Premiers signes (3 à 24 h) :
Prostration, dépression
Anorexie, vomissements, hypersalivation
Œdème facial, conjonctival ou des membres
Cyanose buccale (muqueuses grisâtres), tachypnée, tachycardie
Hypothermie (< 35°C) fréquente
Signes tardifs (2 à 7 jours) :
Hépatotoxicité : ictère, élévation des ASAT et ALAT
Signes urinaires : hémoglobinurie, glucosurie, protéinurie
Anémie régénérative, ataxie, convulsions, coma
Chez le chien :
Vomissements fréquents
Dépression
Méthémoglobinisation modérée
Ictère lié à une nécrose hépatique centrolobulaire (élévation des transaminases)
Anémie, hémoglobinurie
Convulsions et hyperthermie possibles lors d’intoxication massive (notamment chez les jeunes chiens)
Traitement d’urgence : chaque minute compte
L’administration rapide d’un antidote est essentielle pour limiter les dégâts. Mais encore faut-il que le propriétaire reconnaisse la gravité de la situation et consulte rapidement. Malheureusement, bon nombre de cas arrivent en clinique trop tardivement.
Et chez l’humain ? Un médicament loin d’être inoffensif
Si le paracétamol est considéré comme sûr chez l’homme à dose thérapeutique, il est également l’un des médicaments les plus impliqués dans les intoxications aiguës.
Le surdosage volontaire ou accidentel (par cumul de plusieurs produits contenant du paracétamol) peut provoquer une hépatite fulminante.
Il s’agit de la première cause de greffe hépatique d’origine médicamenteuse dans plusieurs pays.
Chez l’adulte, la dose toxique est de 10 à 15 g en une prise, soit 20 à 30 comprimés de 500 mg — une quantité malheureusement facilement accessible.
Conclusion : un appel à la vigilance
Le paracétamol, aussi banal soit-il, n’a rien d’inoffensif, ni chez l’animal, ni chez l’humain.
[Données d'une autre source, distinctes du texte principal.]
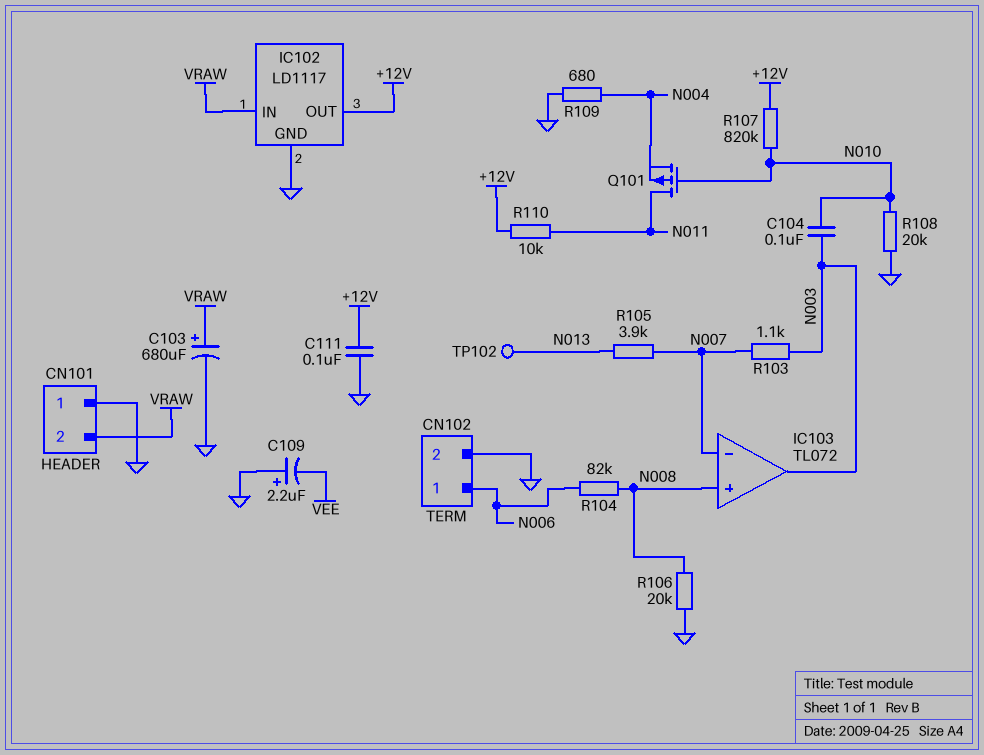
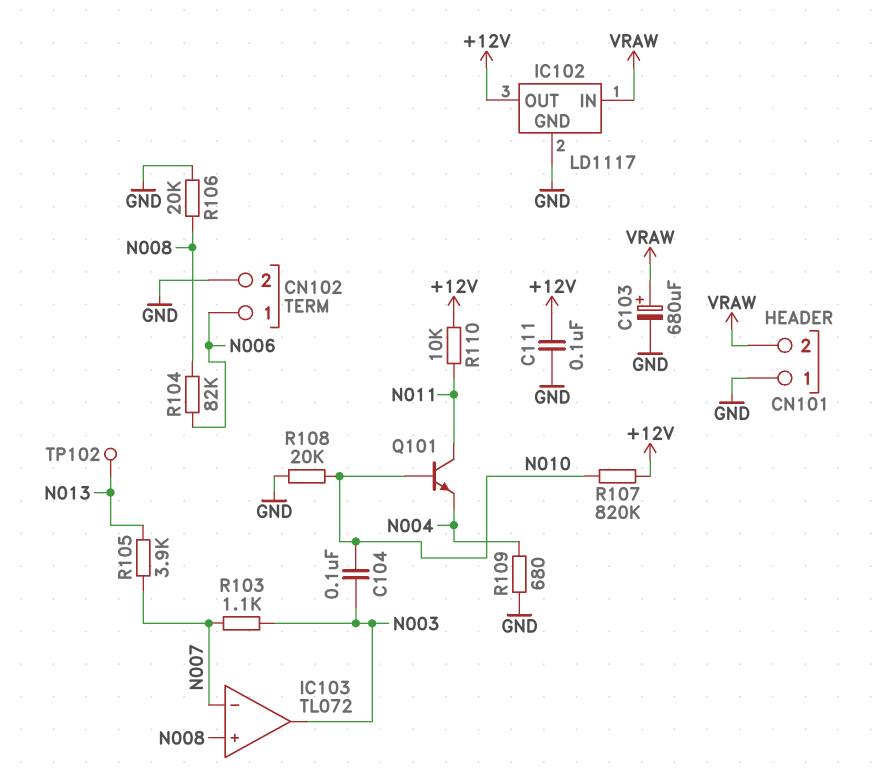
C109: 2.2uF (plus GND, minus VEE) -> none
Q101: PMOS (G N010, D N011, S N004) -> NPN (B N010, C N011, E N004)

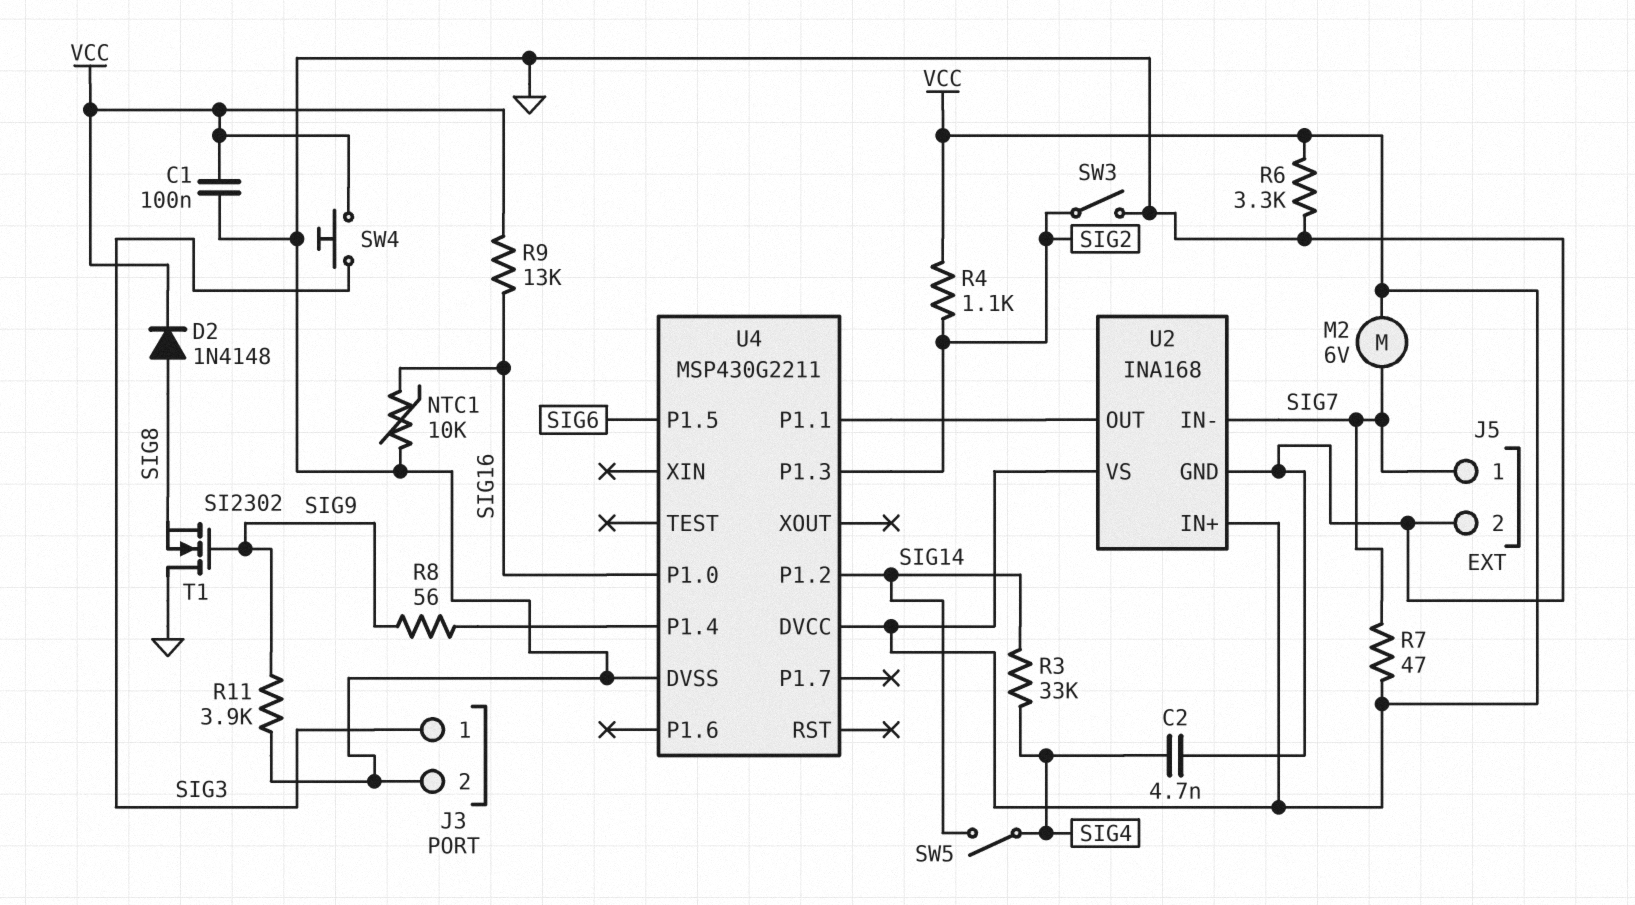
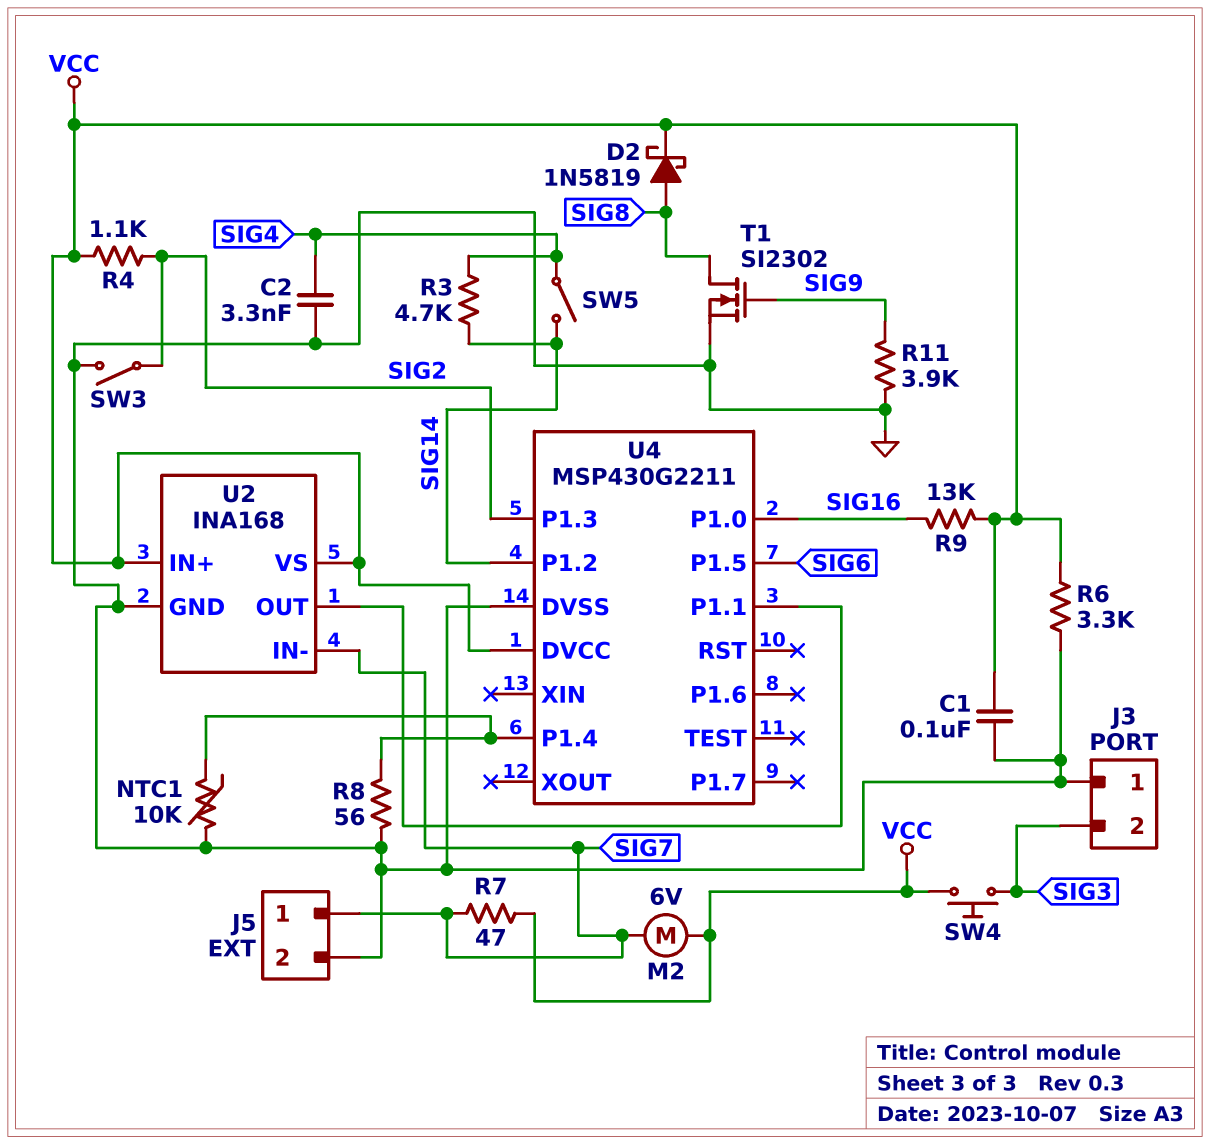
C2: 4.7nF (GND, SIG4) -> 3.3nF (GND, SIG4)
D2: diode 1N4148 (A SIG8, K VCC) -> schottky 1N5819 (A SIG8, K VCC)
J3 pin 1: SIG3 -> GND
J3 pin 2: GND -> SIG3
NTC1: 10k (GND, SIG16) -> 10k (GND, U4/P1.4)
R3: 33k (SIG4, SIG14) -> 4.7k (SIG4, SIG14)
R8: 56 (SIG9, U4/P1.4) -> 56 (GND, U4/P1.4)
T1: NMOS SI2302 (G SIG9, D GND, S SIG8) -> NMOS SI2302 (G SIG9, D SIG8, S GND)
Son usage chez les animaux de compagnie doit être strictement proscrit sans avis vétérinaire, et les propriétaires doivent être sensibilisés à sa toxicité aiguë, particulièrement chez le chat.
Le paracétamol est un médicament à manier avec précaution. Il ne doit jamais être administré à un animal sans avis vétérinaire. Et chez l’humain, il mérite plus de respect qu’il n’en reçoit : ce n’est pas parce qu’il est en vente libre qu’il est sans danger.
Moralité : ce qui peut soulager l’un, peut tuer l’autre. Ne médicamentez jamais votre animal avec vos propres traitements. Et gardez toujours vos médicaments hors de leur portée.